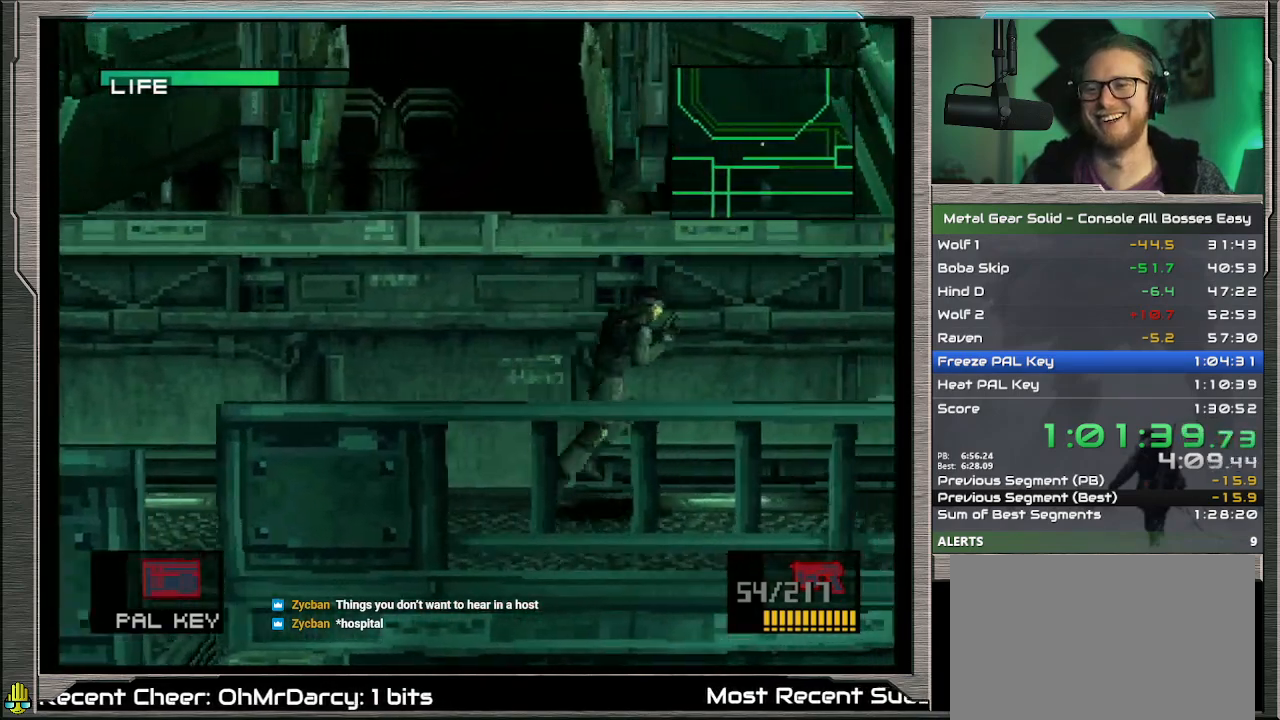
{"buttons": ["DPAD_UP", "DPAD_RIGHT"], "left_stick": "center", "events": []}
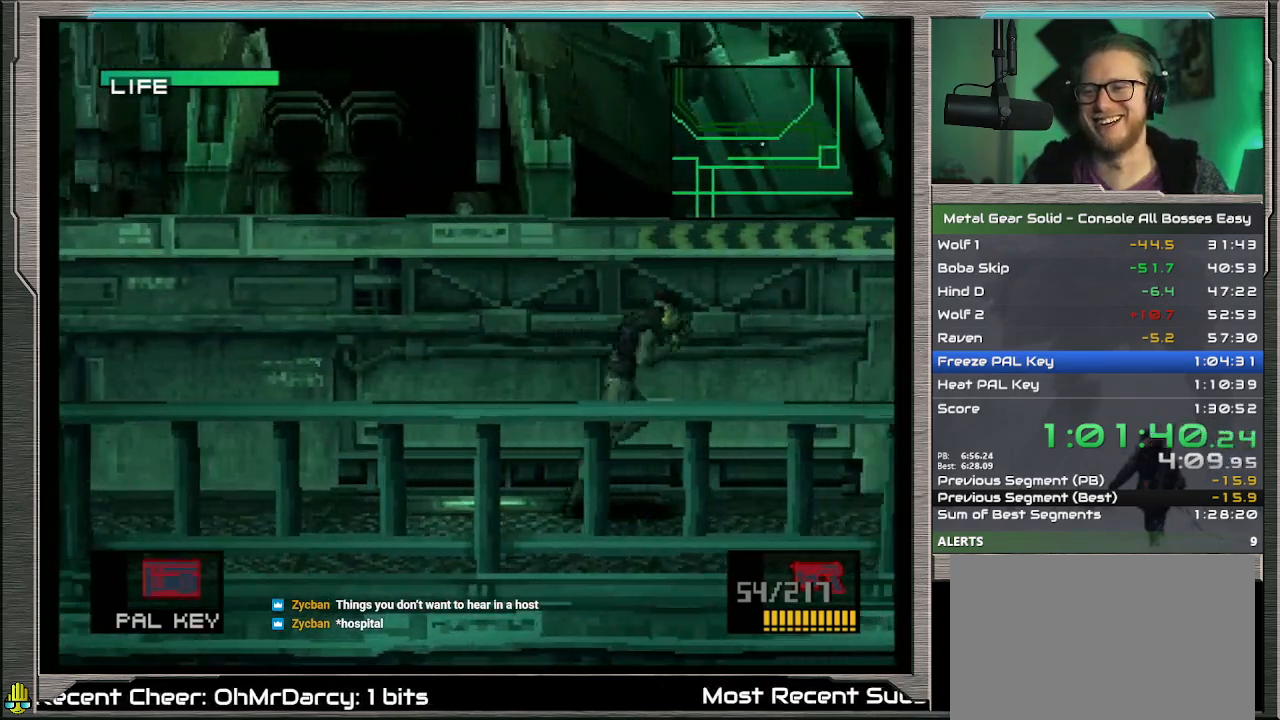
{"buttons": ["DPAD_UP", "DPAD_RIGHT"], "left_stick": "center", "events": []}
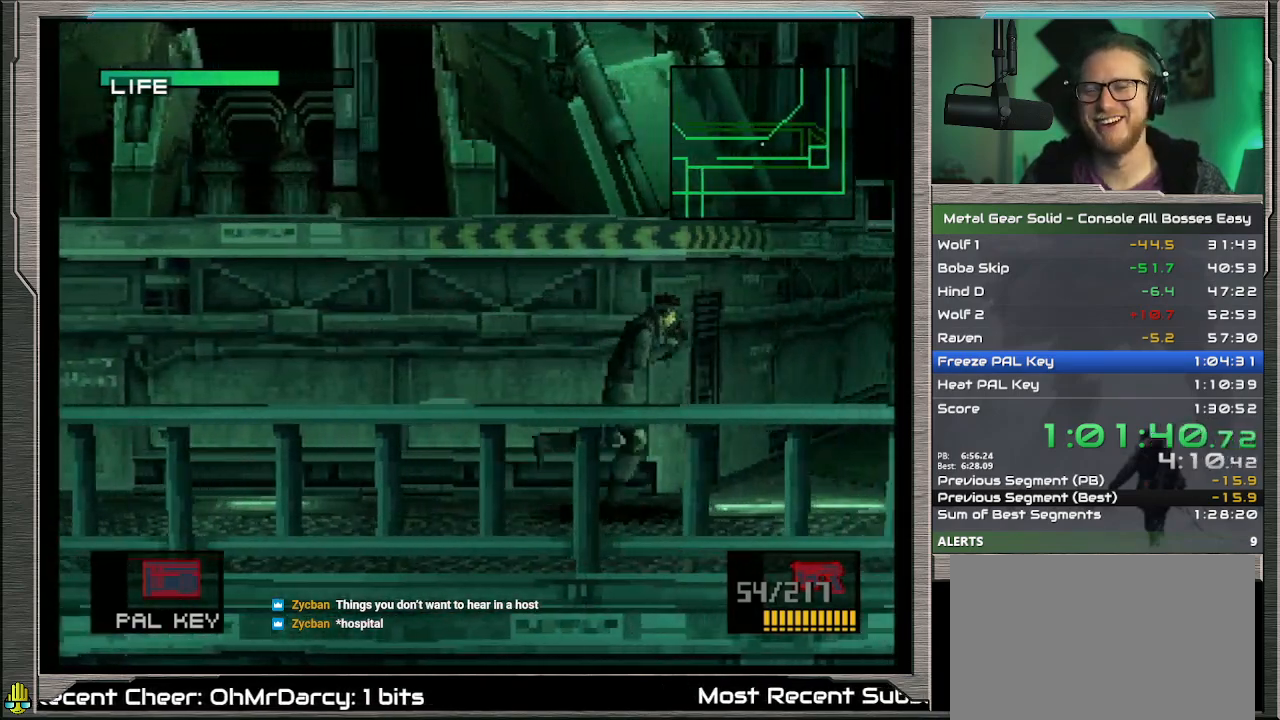
{"buttons": ["DPAD_UP", "DPAD_RIGHT"], "left_stick": "center", "events": []}
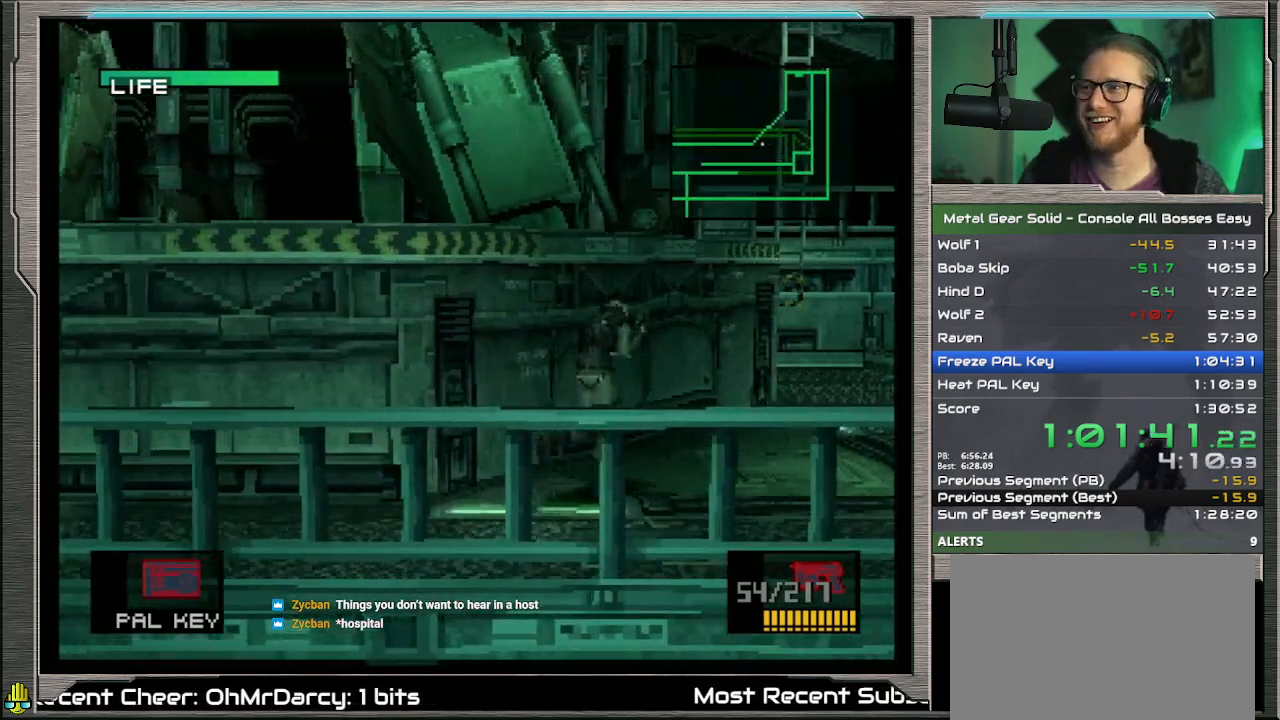
{"buttons": ["DPAD_UP", "DPAD_RIGHT"], "left_stick": "center", "events": []}
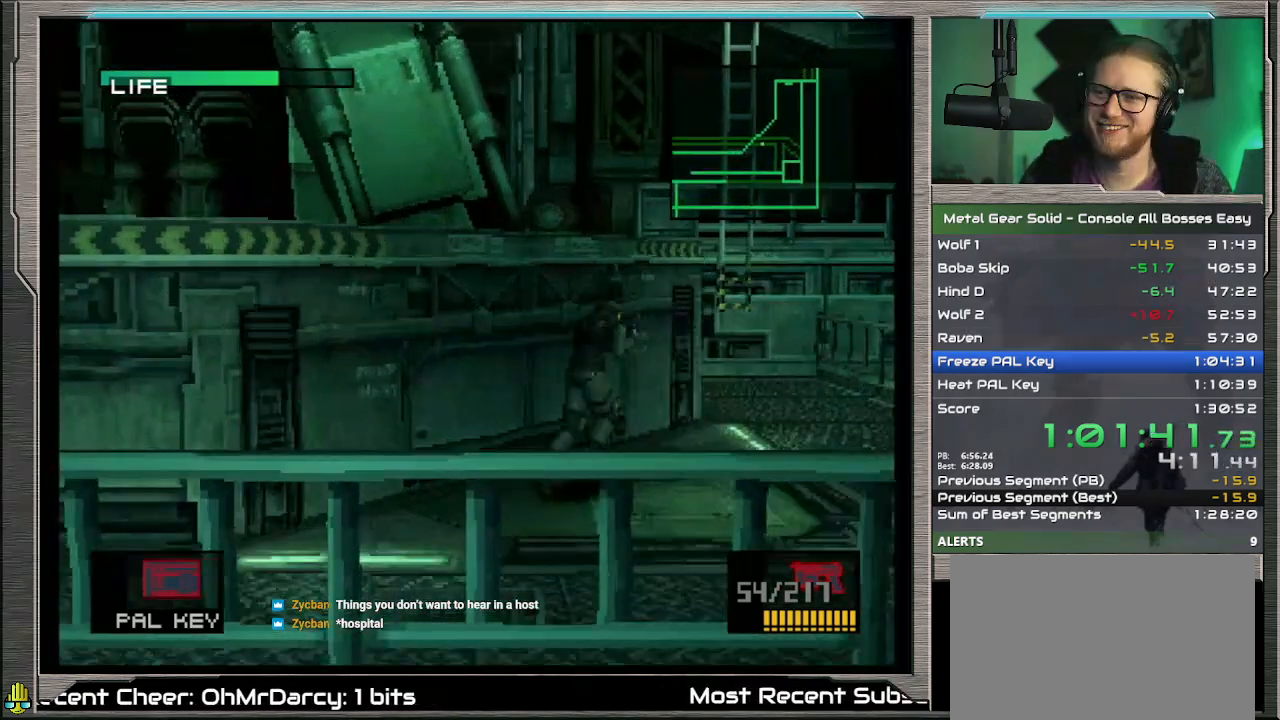
{"buttons": ["DPAD_UP", "DPAD_RIGHT"], "left_stick": "center", "events": []}
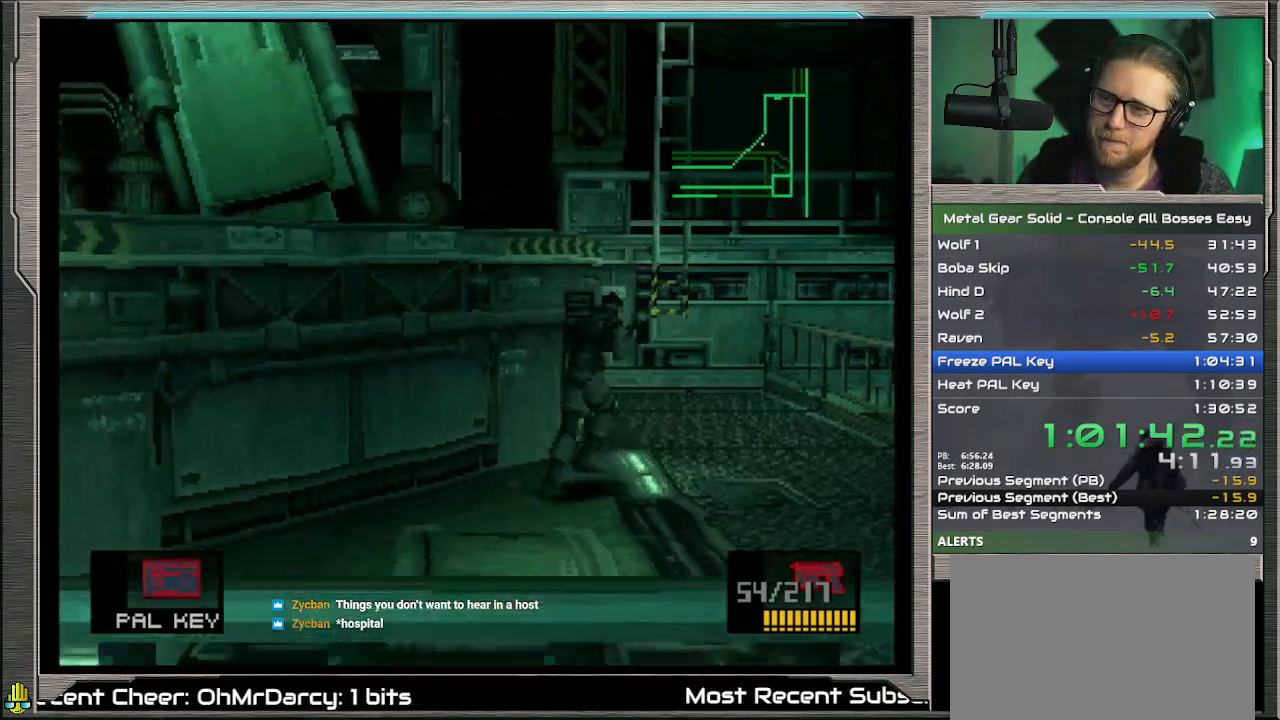
{"buttons": ["DPAD_UP"], "left_stick": "center", "events": [[500, "DPAD_RIGHT", "up"]]}
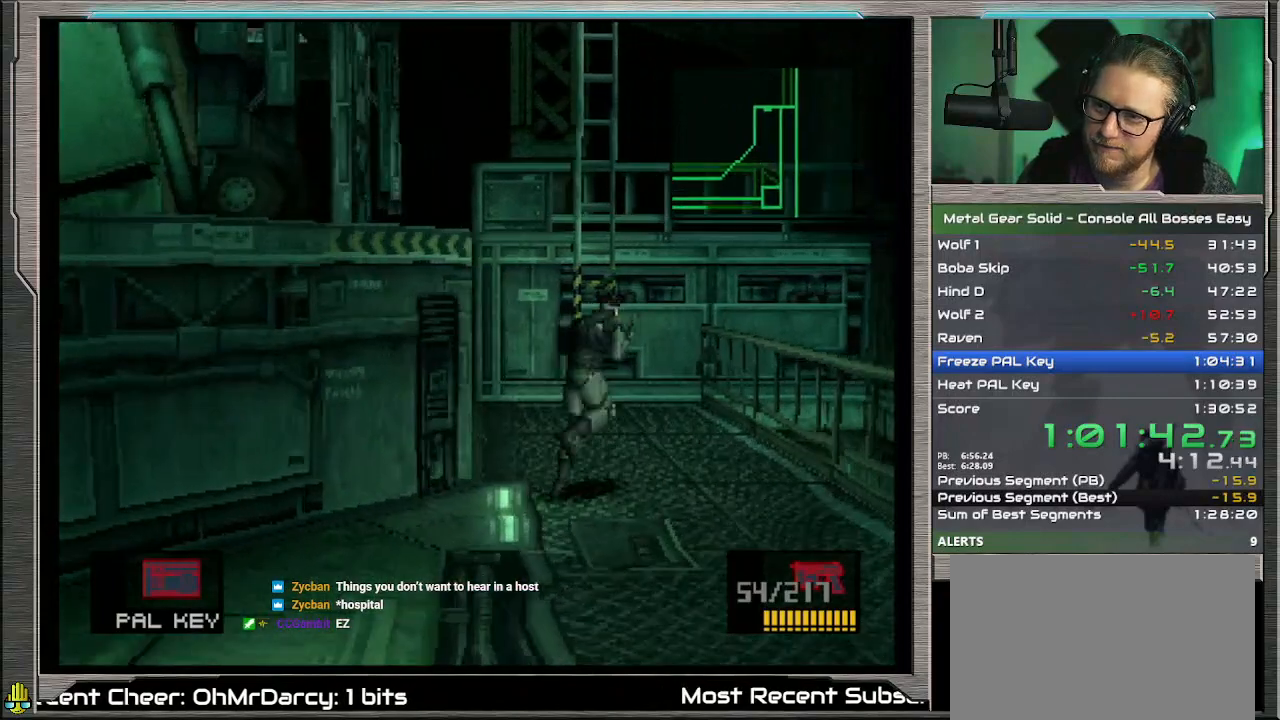
{"buttons": ["DPAD_UP"], "left_stick": "center", "events": []}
______________________________
## WORK ITEM
A verbatim copy of the records above, without pictures, is required.

## TASK OUTPUT
{"buttons": ["DPAD_UP", "DPAD_RIGHT"], "left_stick": "center", "events": []}
{"buttons": ["DPAD_UP", "DPAD_RIGHT"], "left_stick": "center", "events": []}
{"buttons": ["DPAD_UP", "DPAD_RIGHT"], "left_stick": "center", "events": []}
{"buttons": ["DPAD_UP", "DPAD_RIGHT"], "left_stick": "center", "events": []}
{"buttons": ["DPAD_UP", "DPAD_RIGHT"], "left_stick": "center", "events": []}
{"buttons": ["DPAD_UP"], "left_stick": "center", "events": [[500, "DPAD_RIGHT", "up"]]}
{"buttons": ["DPAD_UP"], "left_stick": "center", "events": []}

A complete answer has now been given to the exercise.